We can see the step function is still there but this time included within a loop over the hidden layer. Once again the calculation is simplified immensely by the choice of input vector (all 0s with a single 1 at position i). At first I tried a hidden vector of 10 values. This increases the number of parameters again which is worrying for training purposes, anyway we plough on and train the network in exactly the same way a before. Mutation and parameter crossing is employed, this time over the whole 2D matrix of parameters. With some trepidation I launch a training session and then run a tournament. Here are the results with a graph for good measure.

PerceptronPlayer 3 31(1)
OffensivePlayer 1  25(1)
DefensivePlayer 0  22(1)
RandomPlayer 2     22(1)

Screenshot

Well we haven’t made it worse, but we haven’t made it a whole lot better either. It may or may not be worth tuning the new perceptron but time is running out.
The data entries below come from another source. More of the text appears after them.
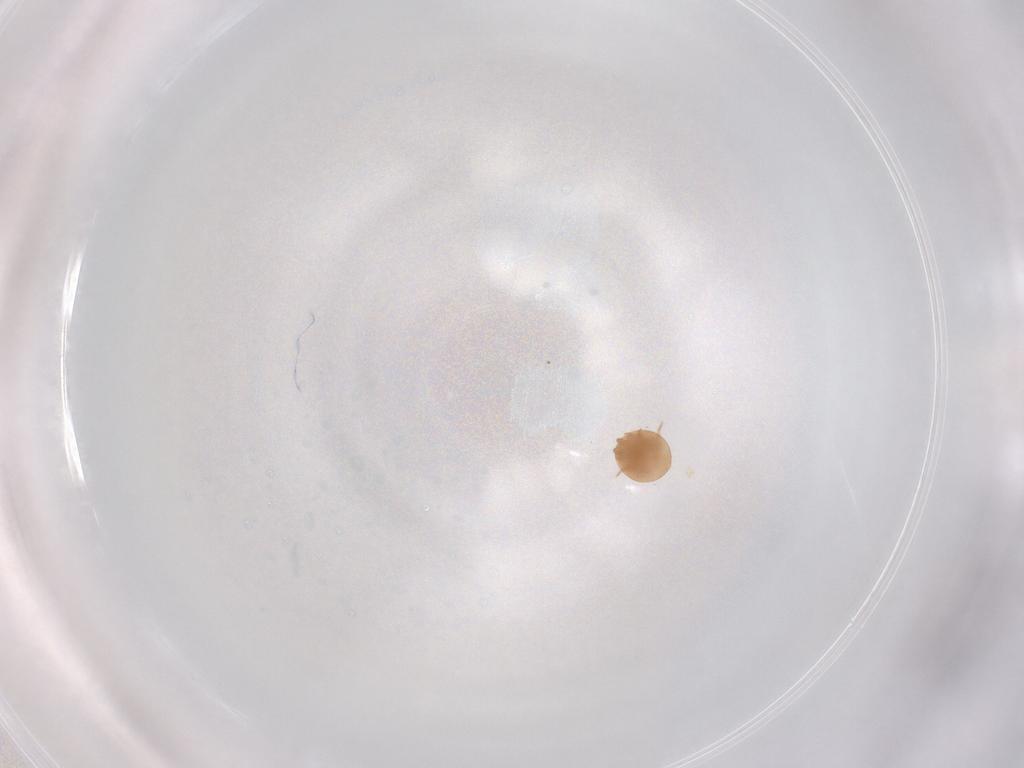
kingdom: Animalia
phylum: Arthropoda
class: Arachnida
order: Mesostigmata
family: Trematuridae
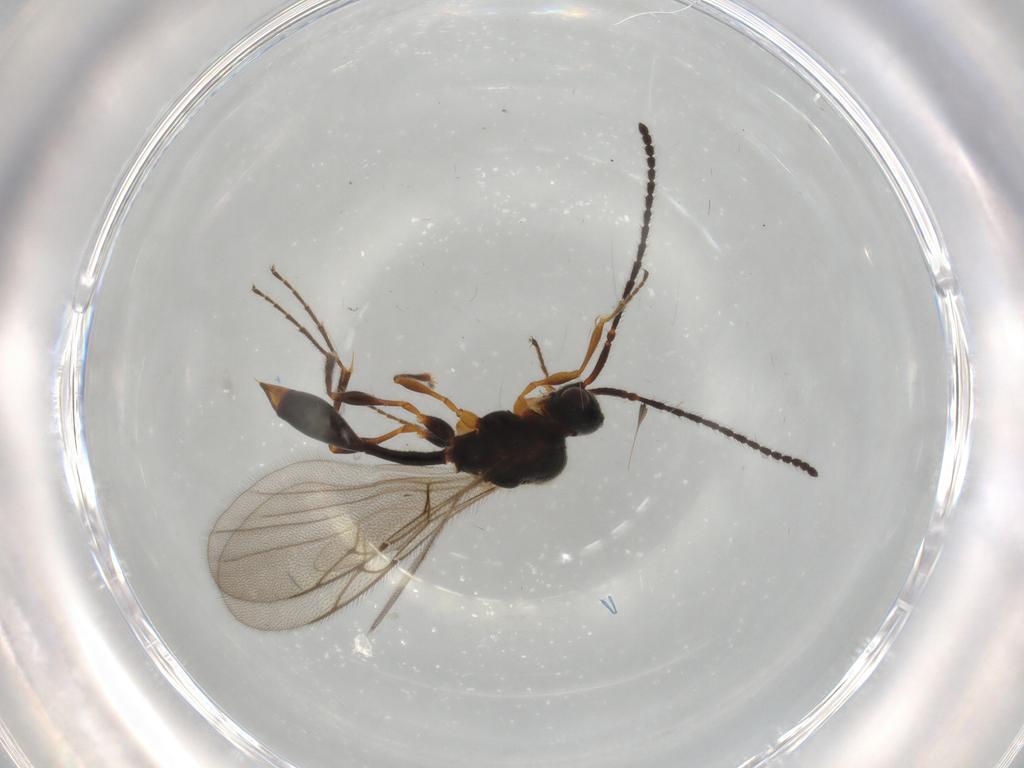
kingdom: Animalia
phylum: Arthropoda
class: Insecta
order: Hymenoptera
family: Diapriidae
Let’s quickly give it a better opponent. We could improve the offensive player’s strategy still more by getting rid of the highest non-wild cards first. In this way we’ll still hold on to wild cards for the end of the round. These are the results of adding that type of player to a 10,000 game tournament with all the other usual suspects:

PerceptronPlayer 0      22(1)
BetterOffensivePlayer 9 21(2)
OffensivePlayer 8       20(2)
RandomPlayer 6          18(2)
DefensivePlayer 7       17(1)

Our thoughtful play has indeed improved upon the previous incarnation but the Perceptron is still in there. In fact the Perceptron should be able to simulate and even improve all of our strategies. For example it would learn the best strategy for Draw Two cards. (Don’t tell anyone but actually the variances shown here render these results nearly useless. We could run longer tournaments but time has run out.) What we can say is that the simple genetic algorithm has indeed learned to play Uno quite well.

What next?

There’s so much more to explore. For example, one thing our (Multi-Layered) Perceptron cannot do is remember the sequence of cards that have been played before which may have an effect of the best game play. For that we need state memory or an RNN, learning from every winning game by backpropagation, for example. Also we could add more information to the feature vectors, how many cards each player has would potentially be a useful thing to know.

That’s for another day. For now I need to get back and do some proper work!